▸ INPUT DATA
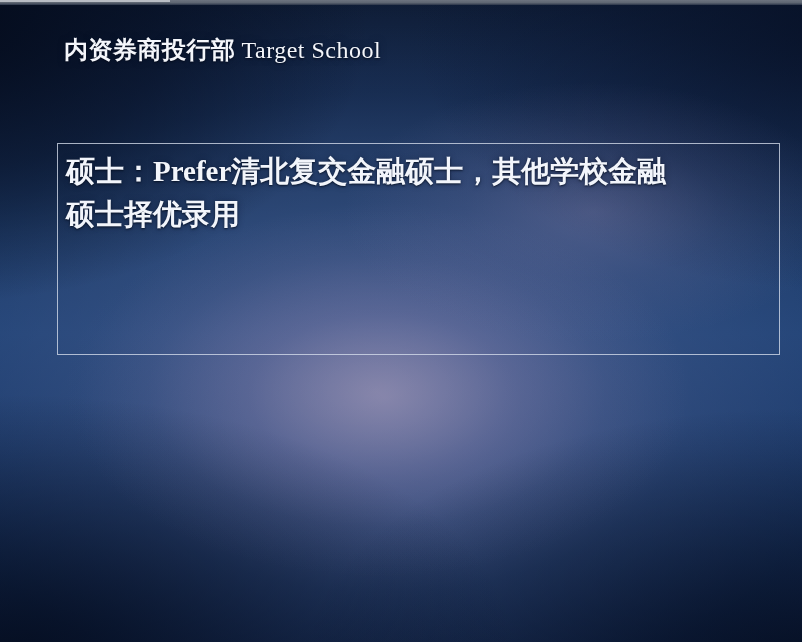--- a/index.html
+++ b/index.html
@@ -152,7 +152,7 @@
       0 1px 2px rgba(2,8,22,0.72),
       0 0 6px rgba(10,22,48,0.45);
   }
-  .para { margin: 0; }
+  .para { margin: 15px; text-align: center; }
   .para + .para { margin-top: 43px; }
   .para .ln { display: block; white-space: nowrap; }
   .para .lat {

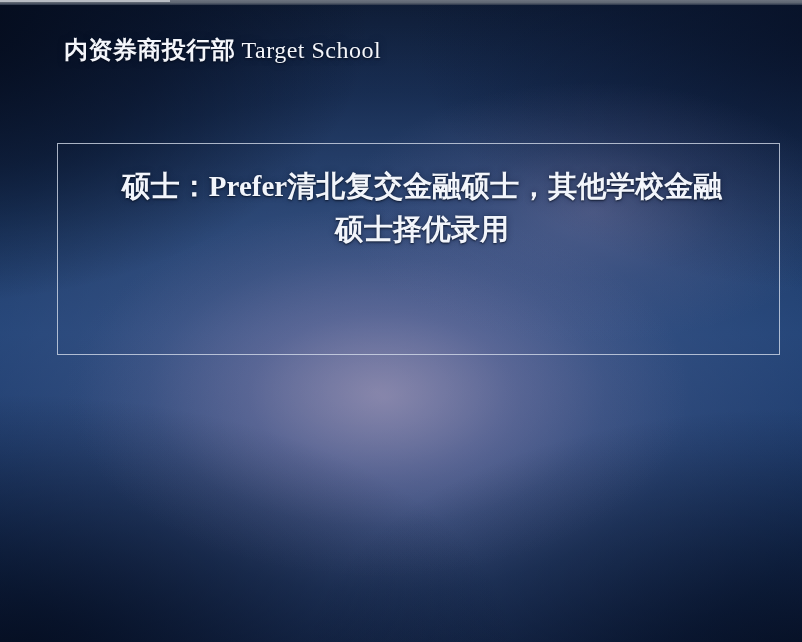--- a/index.html
+++ b/index.html
@@ -185,7 +185,6 @@
 
     <p class="para">
       <span class="ln"><span>硕士：</span><span class="lat">Prefer</span><span>清北复交金融硕士，其他学校金融</span></span>
-      <span class="ln"><span>硕士择优录用</span></span>
     </p>
 
 

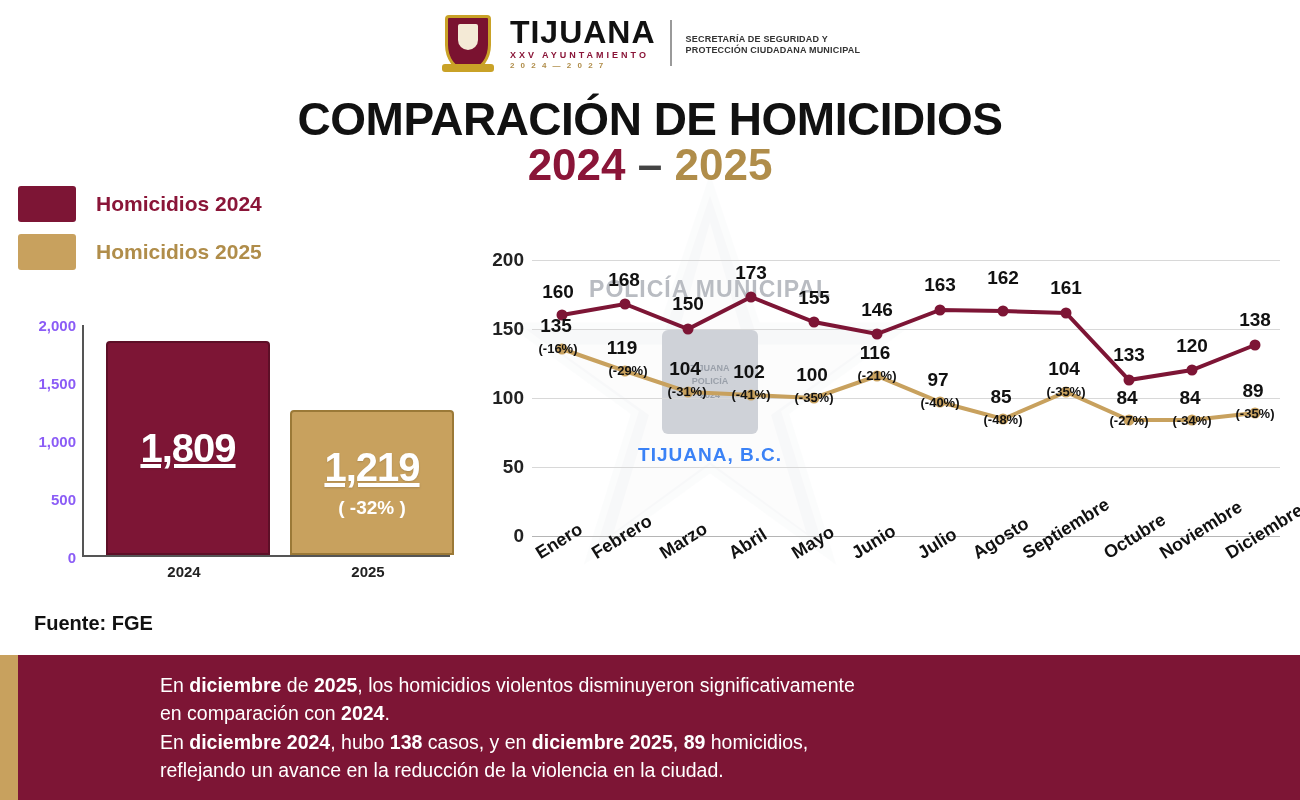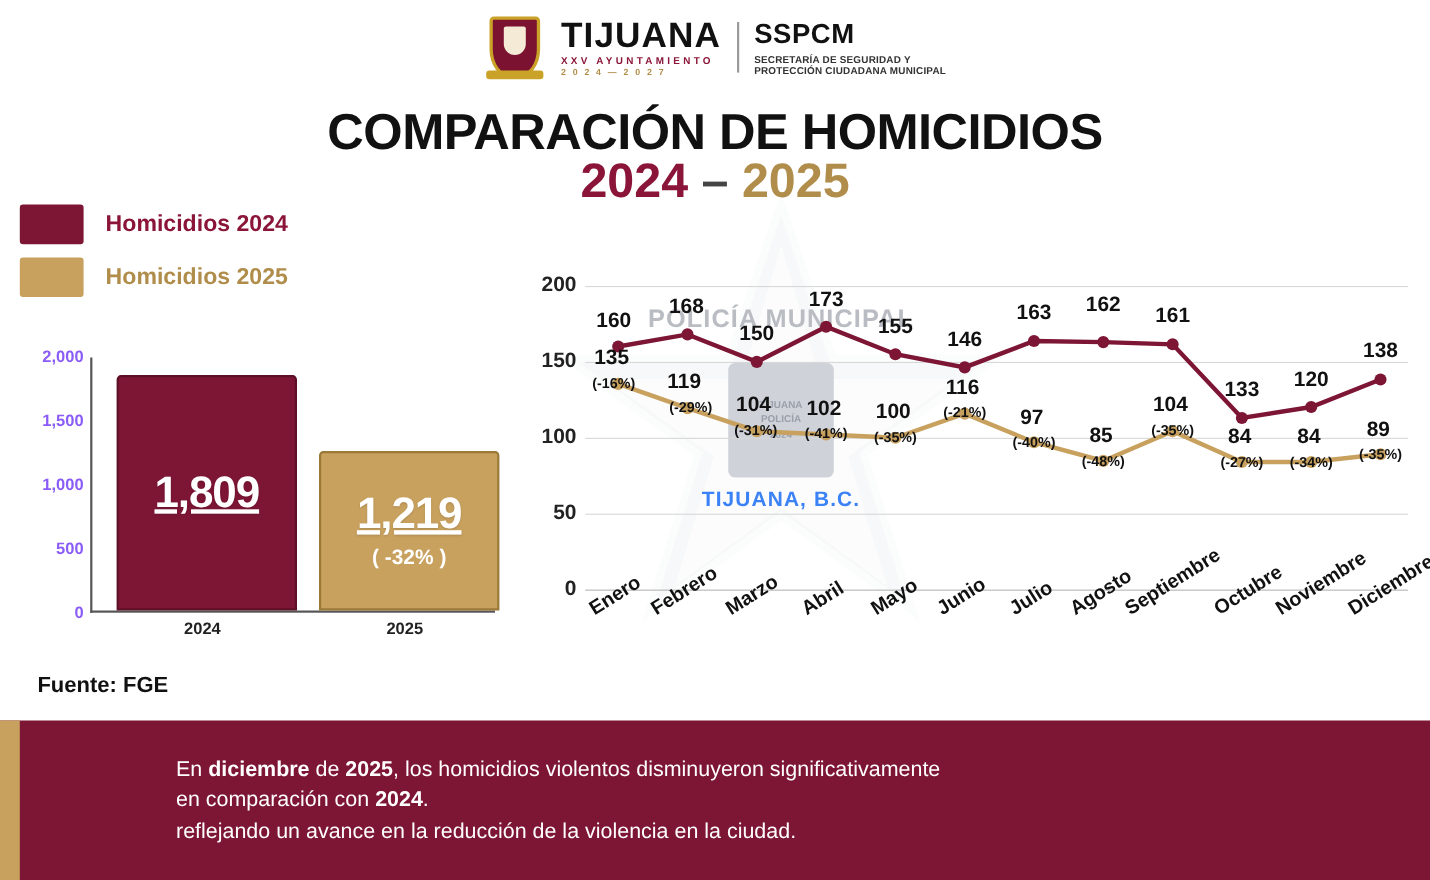--- a/index.html
+++ b/index.html
@@ -185,7 +185,6 @@
   </div>
   <div class="divider-v"></div>
   <div class="sspcm">
-    <div class="s1">SSPCM</div>
     <div class="s2">SECRETARÍA DE SEGURIDAD Y</div>
     <div class="s3">PROTECCIÓN CIUDADANA MUNICIPAL</div>
   </div>

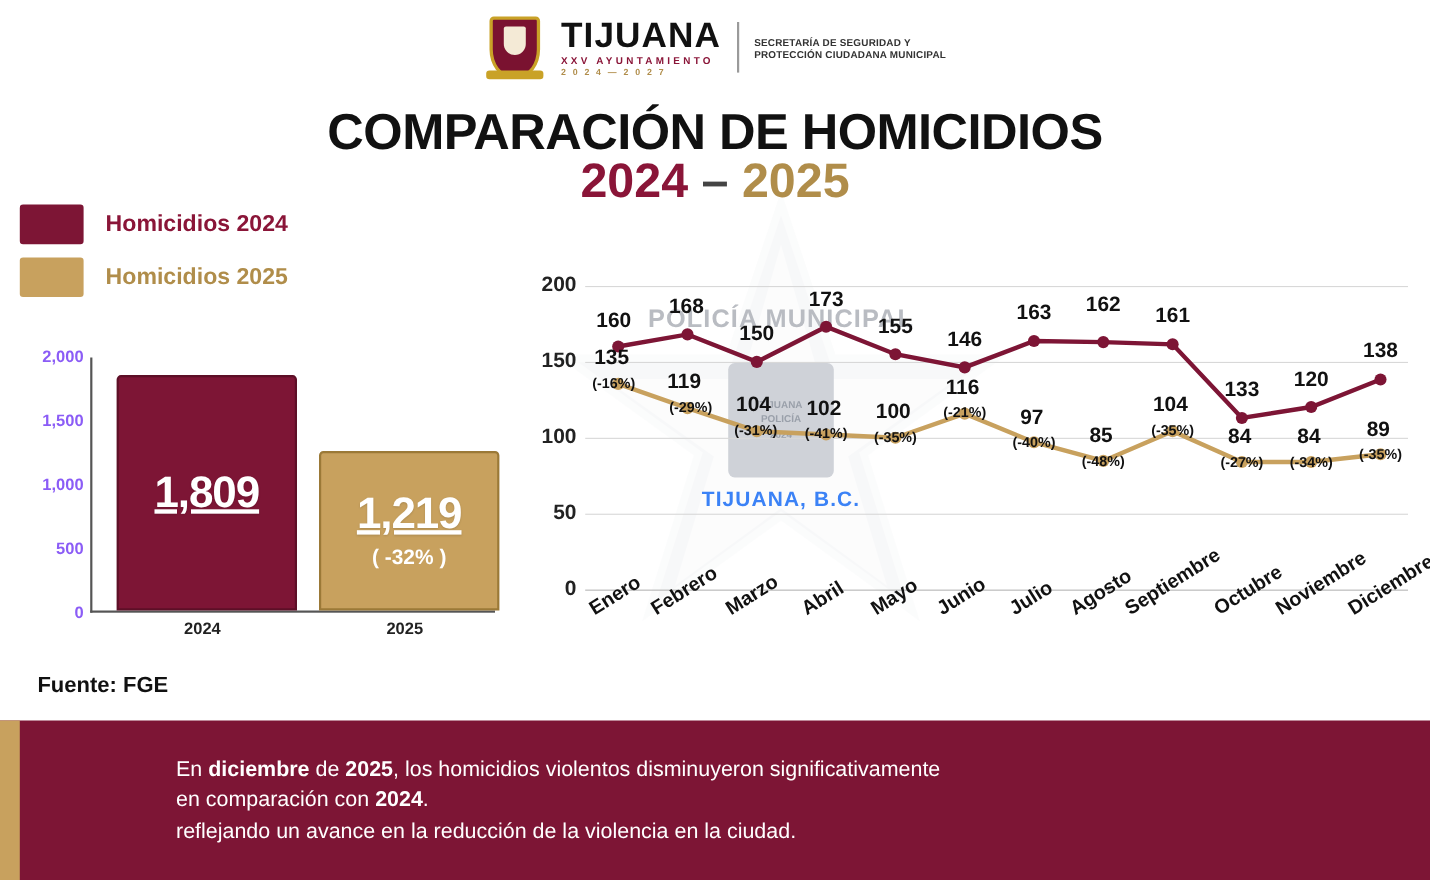--- a/index.html
+++ b/index.html
@@ -363,6 +363,9 @@
     <p>
       <span>en comparación con </span><b>2024</b><span>.</span>
     </p>
+    <p>
+      <span>En </span><b>diciembre 2024</b><span>, hubo </span><b>138</b><span> casos, y en </span><b>diciembre 2025</b><span>, </span><b>89</b><span> homicidios,</span>
+    </p>
     <p>reflejando un avance en la reducción de la violencia en la ciudad.</p>
   </div>
 </div>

▸ WHAT YOU SHOULD DO
Write everything in the records out exactly, apart from the pictures.

▸ TASK ANSWER
--- a/index.html
+++ b/index.html
@@ -152,7 +152,7 @@
       0 1px 2px rgba(2,8,22,0.72),
       0 0 6px rgba(10,22,48,0.45);
   }
-  .para { margin: 0; }
+  .para { margin: 15px; text-align: center; }
   .para + .para { margin-top: 43px; }
   .para .ln { display: block; white-space: nowrap; }
   .para .lat {

--- a/index.html
+++ b/index.html
@@ -185,7 +185,6 @@
 
     <p class="para">
       <span class="ln"><span>硕士：</span><span class="lat">Prefer</span><span>清北复交金融硕士，其他学校金融</span></span>
-      <span class="ln"><span>硕士择优录用</span></span>
     </p>
 
 

--- a/index.html
+++ b/index.html
@@ -185,7 +185,6 @@
   </div>
   <div class="divider-v"></div>
   <div class="sspcm">
-    <div class="s1">SSPCM</div>
     <div class="s2">SECRETARÍA DE SEGURIDAD Y</div>
     <div class="s3">PROTECCIÓN CIUDADANA MUNICIPAL</div>
   </div>

--- a/index.html
+++ b/index.html
@@ -363,6 +363,9 @@
     <p>
       <span>en comparación con </span><b>2024</b><span>.</span>
     </p>
+    <p>
+      <span>En </span><b>diciembre 2024</b><span>, hubo </span><b>138</b><span> casos, y en </span><b>diciembre 2025</b><span>, </span><b>89</b><span> homicidios,</span>
+    </p>
     <p>reflejando un avance en la reducción de la violencia en la ciudad.</p>
   </div>
 </div>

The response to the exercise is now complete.